**GIVEN PROBLEM:** Pick out every line of the records that contains the word "visible" and copy each one. Case matters.

**SUPPLIED RECORDS:**
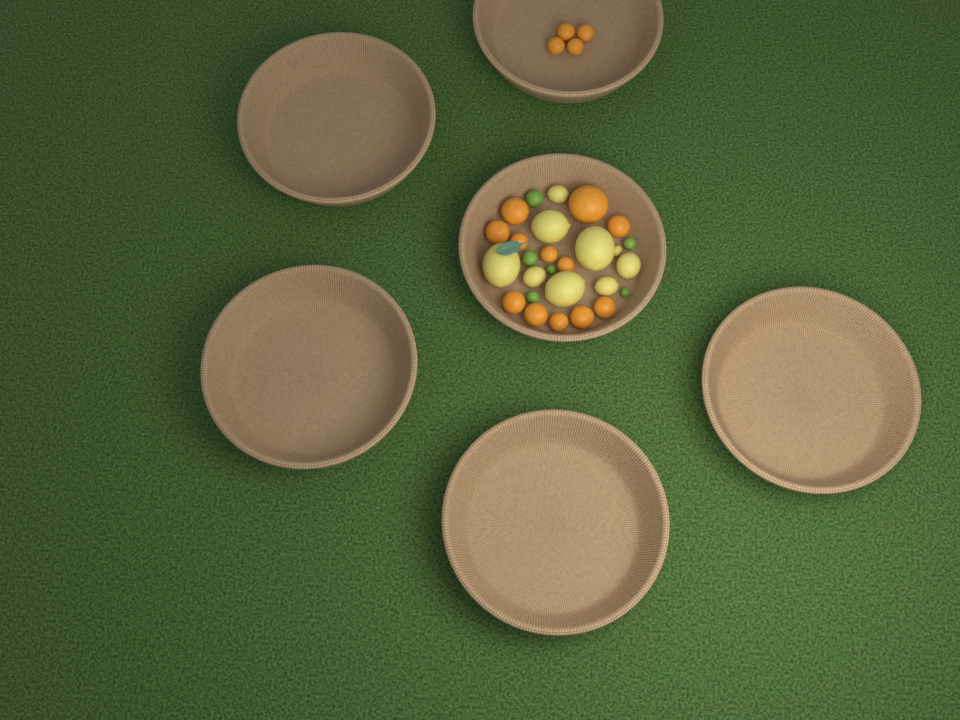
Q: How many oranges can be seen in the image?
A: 16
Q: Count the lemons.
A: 9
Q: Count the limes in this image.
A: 6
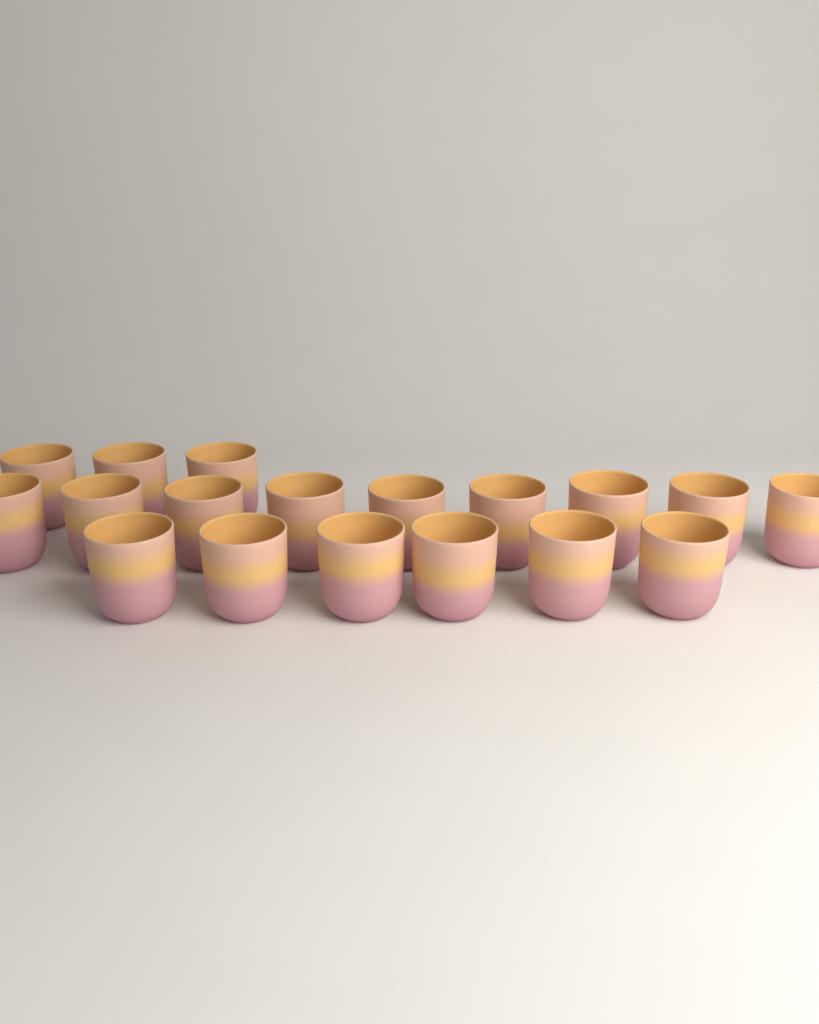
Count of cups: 18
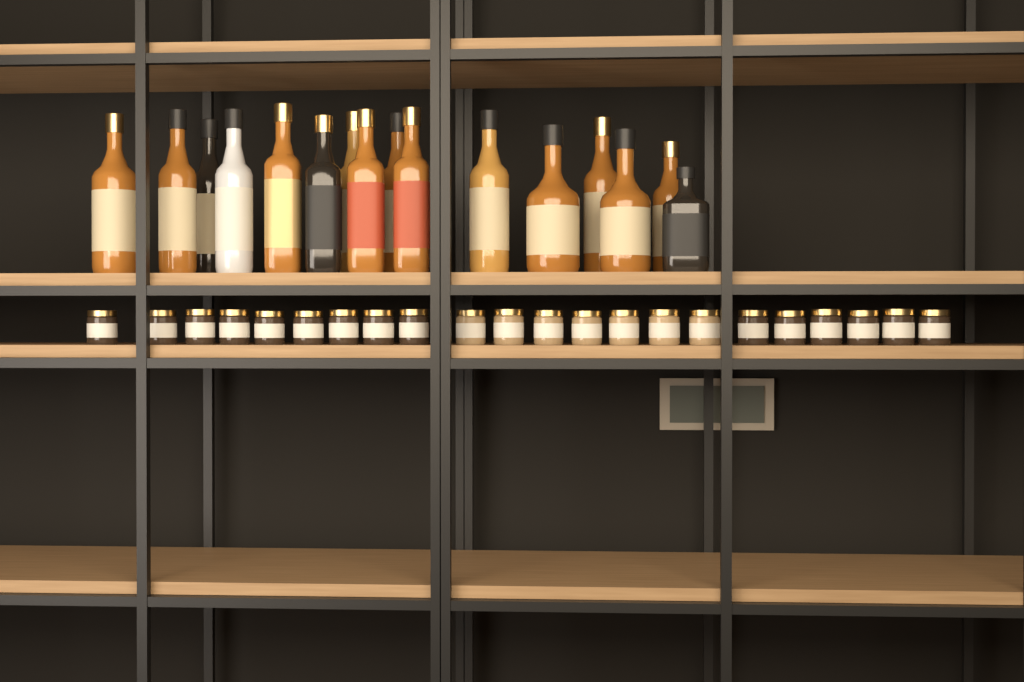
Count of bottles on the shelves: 16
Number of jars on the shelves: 22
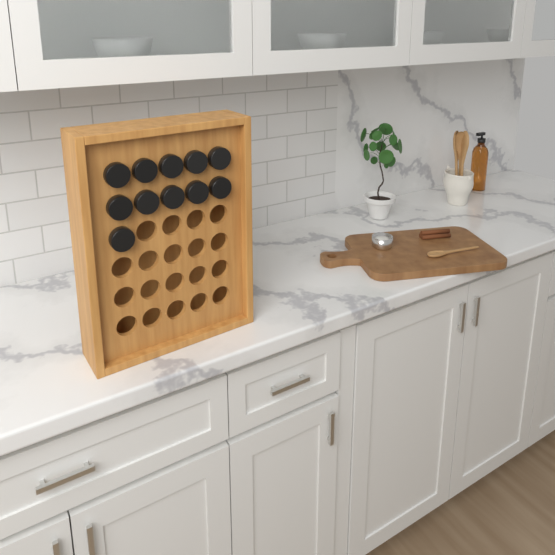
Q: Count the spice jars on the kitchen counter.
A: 11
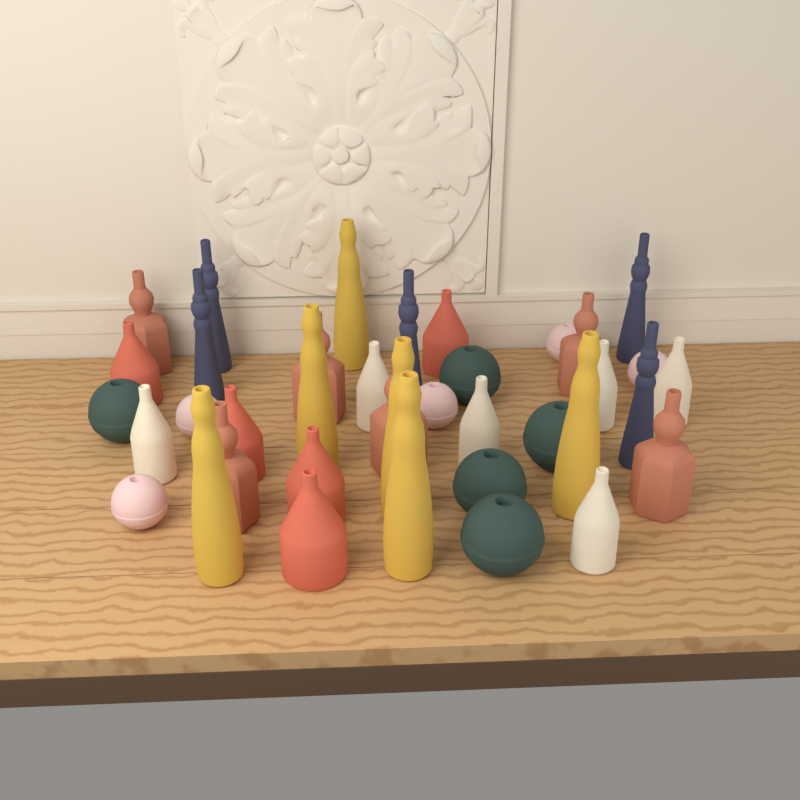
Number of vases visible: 38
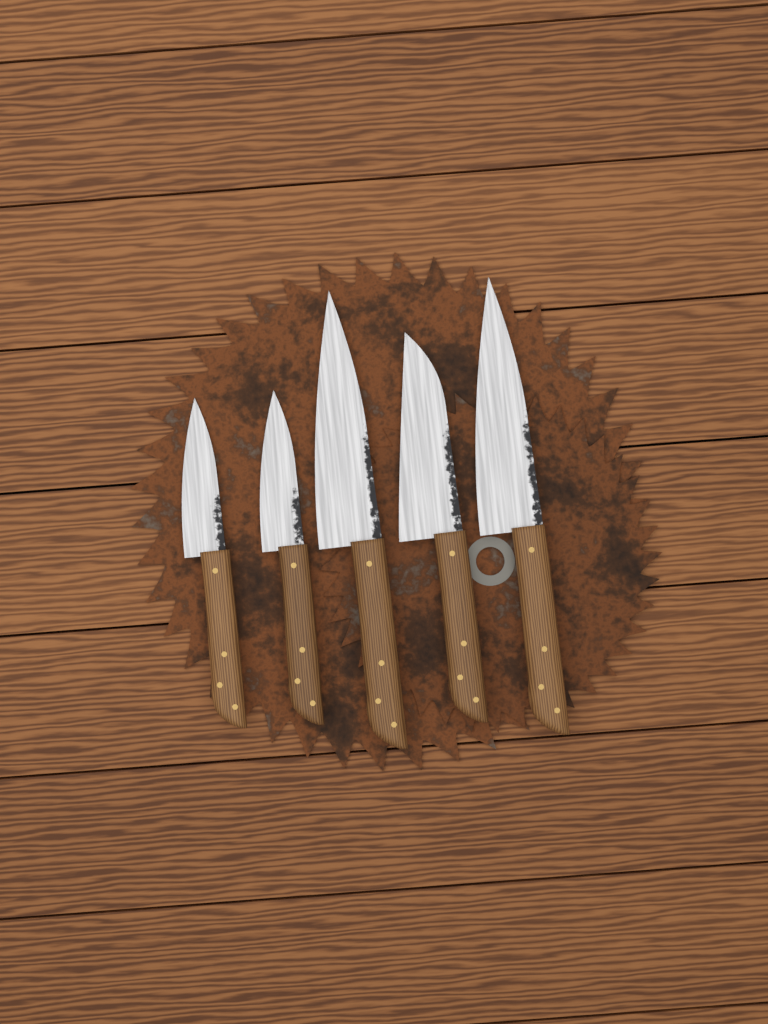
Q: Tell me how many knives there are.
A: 5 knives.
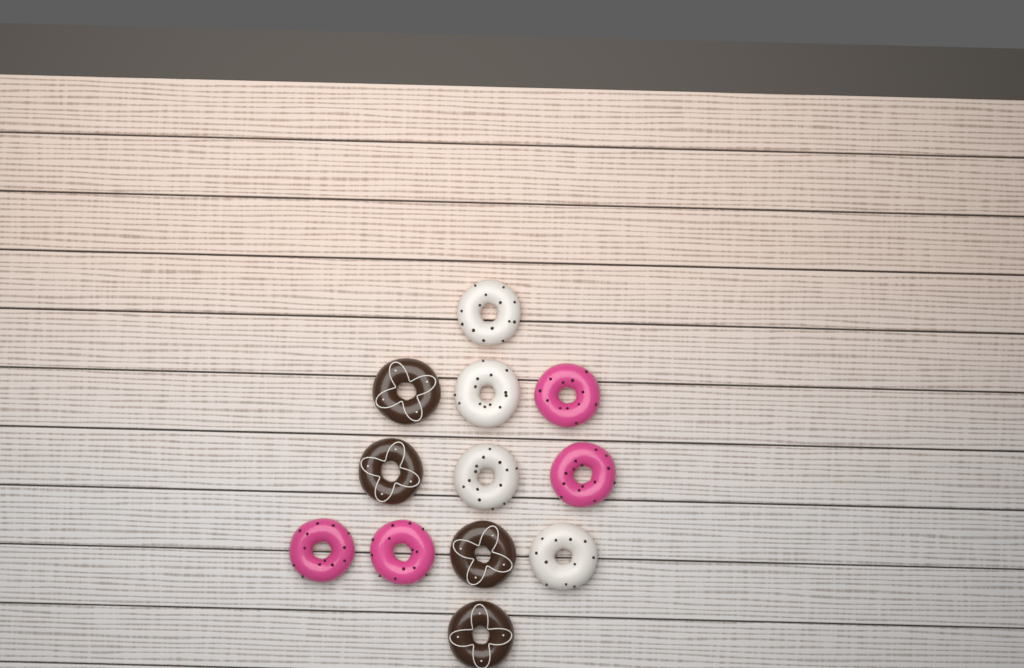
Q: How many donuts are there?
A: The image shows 12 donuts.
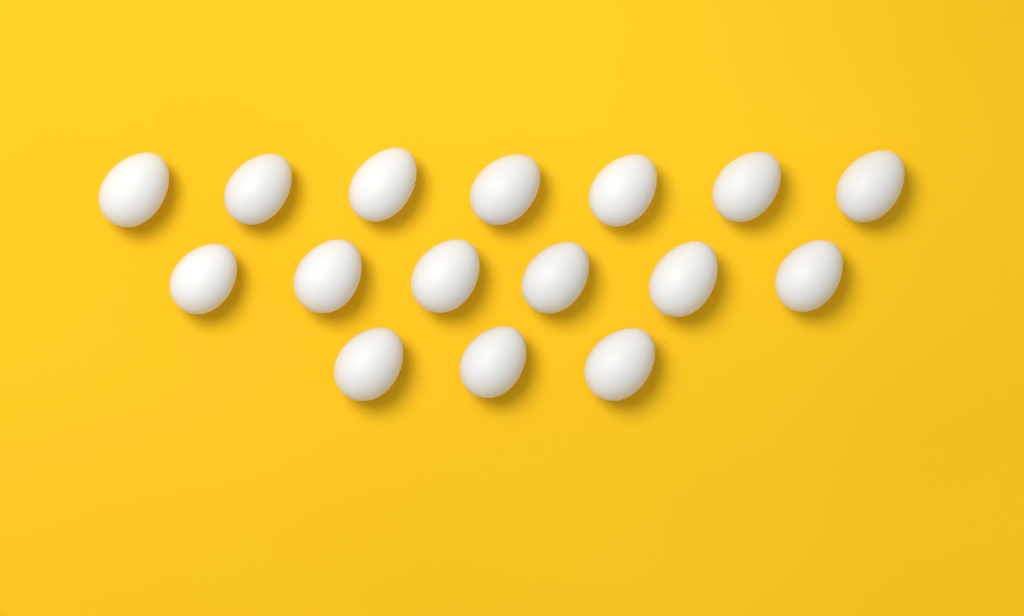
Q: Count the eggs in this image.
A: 16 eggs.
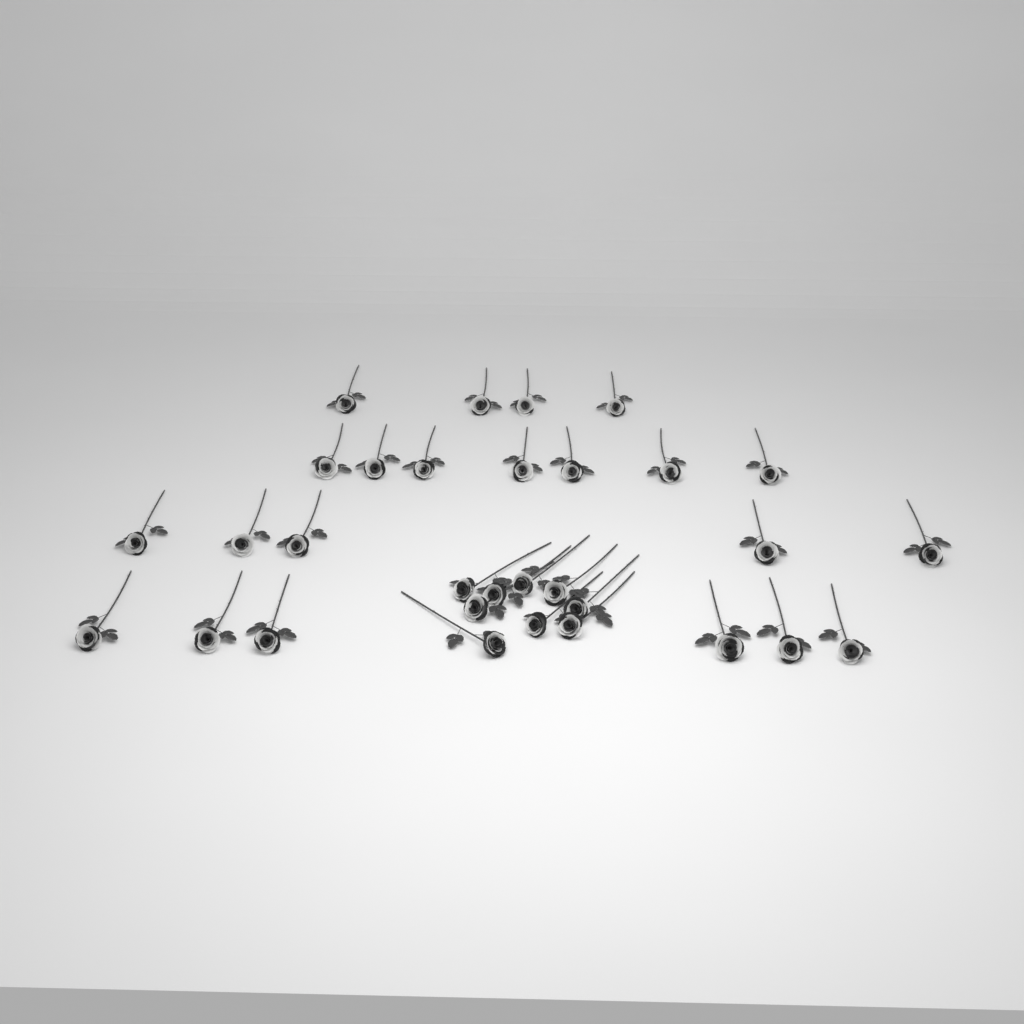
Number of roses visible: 31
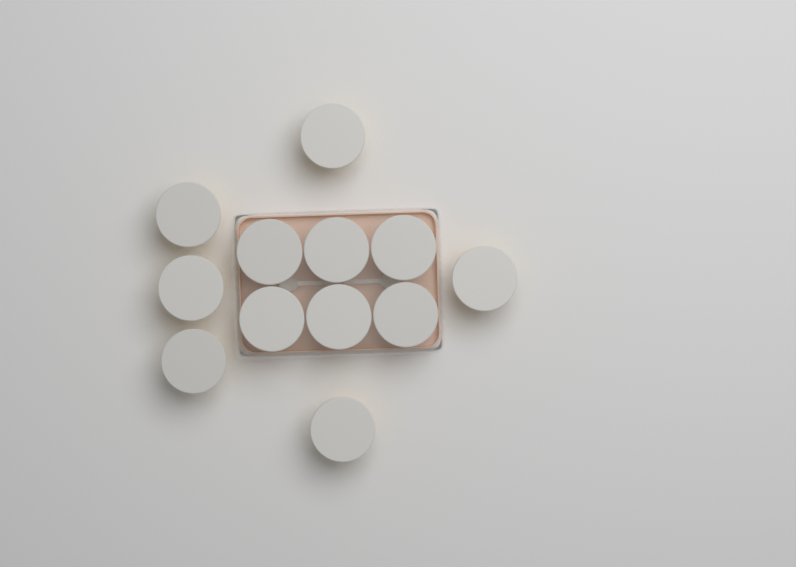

**EXERCISE RESPONSE:**
Number of vases visible: 38
Number of roses visible: 31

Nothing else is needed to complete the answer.